I highly recommend this book to entrepreneurs and innovators. If you want to be creative, innovative and come up with remarkable ideas, reading about the life of Leonardo da Vinci will be valuable.

Favourite quotes:

  • “Obstacles cannot crush me. Every obstacle yields to stern resolve. He who is fixed to a star does not change his mind.”
  • “Leonardo went from seeking knowledge that could be of practical use and began seeking knowledge for its own sake, out of pure curiosity and joy”
  • “Vision without execution is hallucination. .. Skill without imagination is barren. Leonardo [da Vinci] knew how to marry observation and imagination, which made him history’s consummate innovator.”
  • “Nothing should be so greatly feared as empty fame.”
  • ”’Talent hits a target that no one else can hit,’ wrote the German philosopher Arthur Schopenhauer. ‘Genius hits a target no one else can see.’”

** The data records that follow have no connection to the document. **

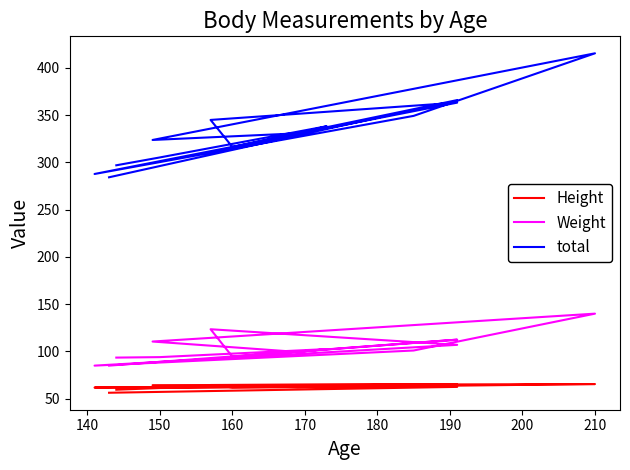

Which series has the widest spread of values?

total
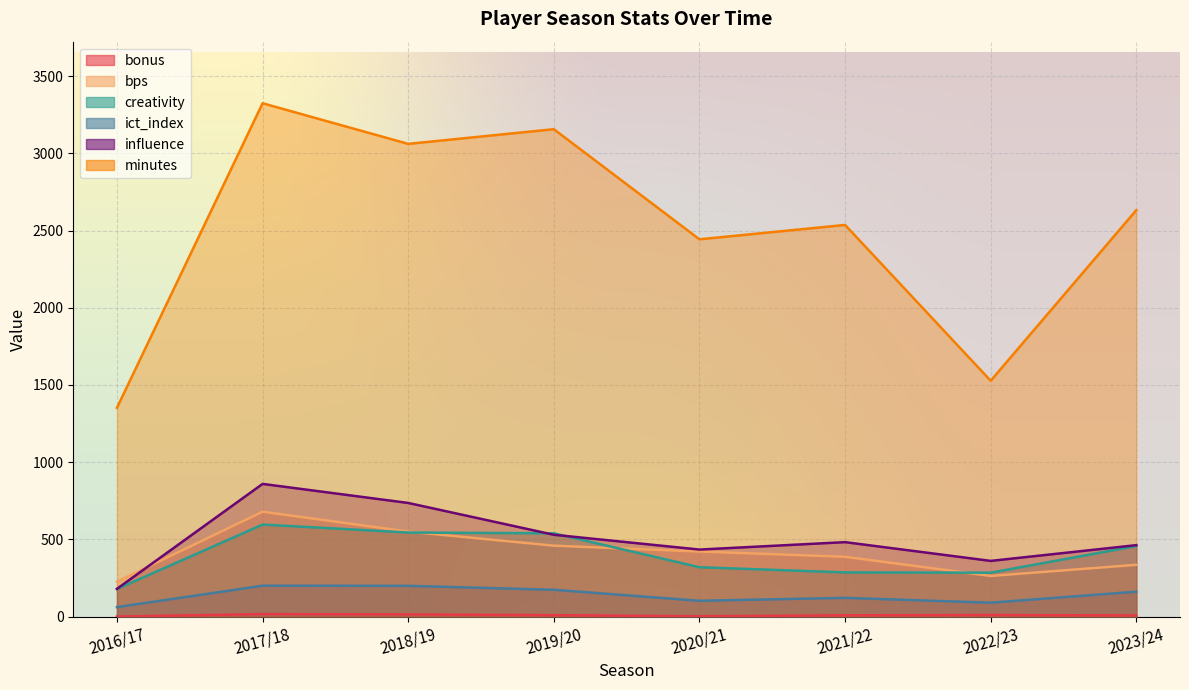

At which category is the sum across all series the highest?

2017/18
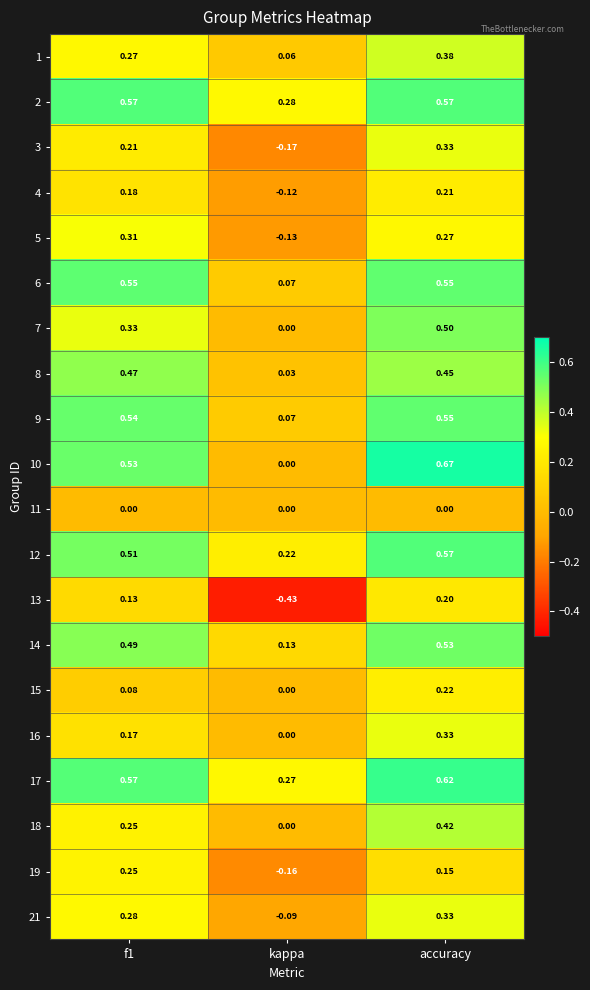

Which category has the lowest value across all series?

kappa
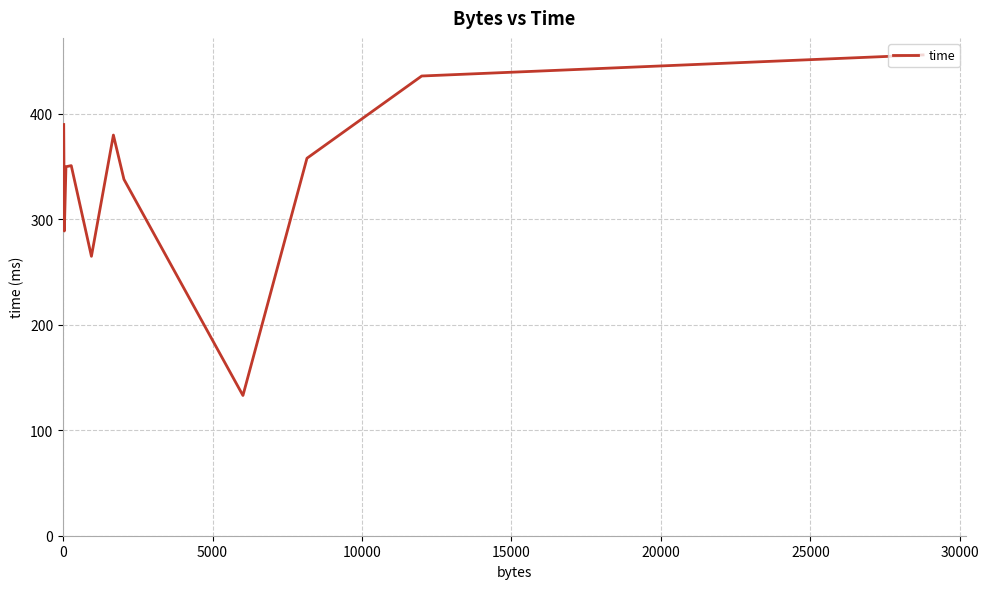

What is the difference between the maximum and minimum values?

323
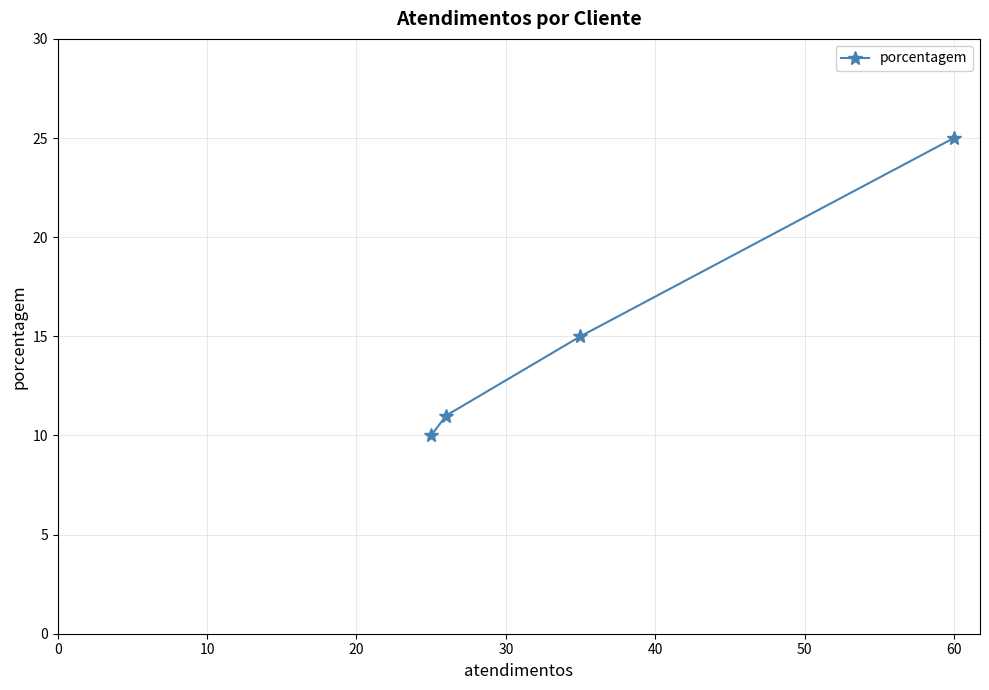

What is the average value?

15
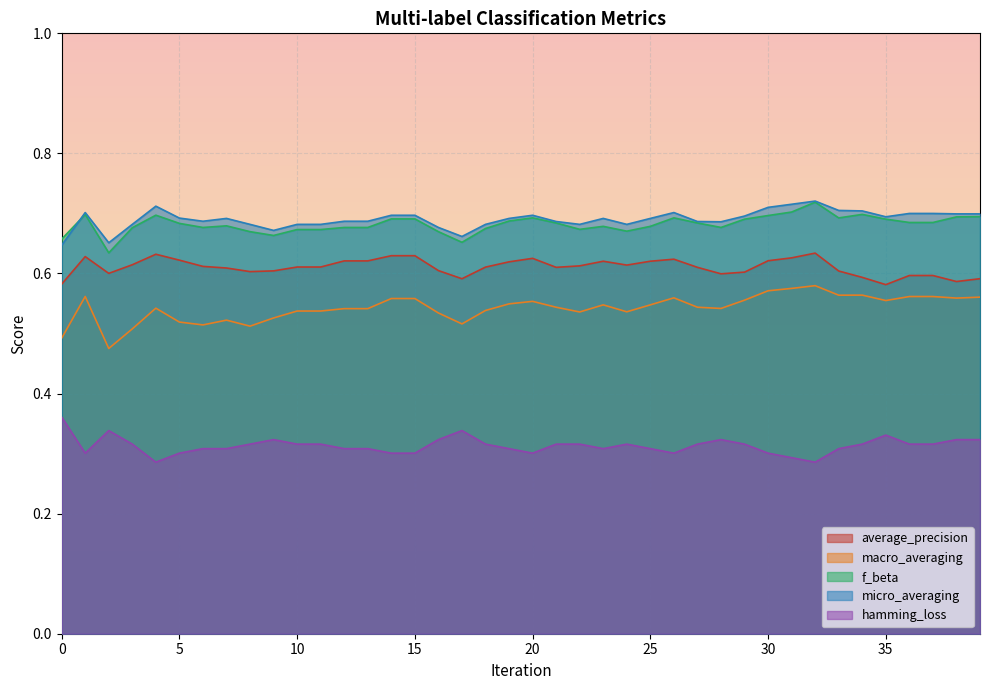

Between 0 and 12, which series saw the biggest shift?

hamming_loss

  • “At times Leonardo was troubled by his lack of achievement. As a young man he appears to have developed a reputation for melancholia. “Leonardo,” wrote a friend, “why so troubled?” A sad refrain runs through his notebooks: “Tell me if anything was ever done,” he often sighs. Or in another place: “Tell me if ever I did a thing.”
  • “”As you go about town,” he wrote in one of them [notebooks], “constantly observe, note and consider the circumstances and behavior of men as they talk and quarrel, or laugh, or come to blows.”
  • “For once you have tasted flight, you will forever walk the earth with your eyes turned skyward, for there you have been, and there you will always long to return.”
  • “Although generally considered by his contemporaries to be friendly and gentle, Leonardo was at times dark and troubled. His notebooks and drawings are a window into his fevered, imaginative, manic, and sometimes elated mind. Had he been a student at the outset of the twenty-first century, he may have been put on a pharmaceutical regimen to alleviate his mood swings and attention-deficit disorder. One need not subscribe to the artist-as-troubled-genius trope to believe we are fortunate that Leonardo was left to his own devices to slay his demons while conjuring up his dragons.”
  • “The brutality of war didn’t repulse him as much as it seemed to mesmerize him, and the goriness he described would be reflected in the drawings he made for his battle mural”
  • “He never finished any of the works he began because, so sublime was his idea of art, he saw faults even in the things that to others seemed miracles.”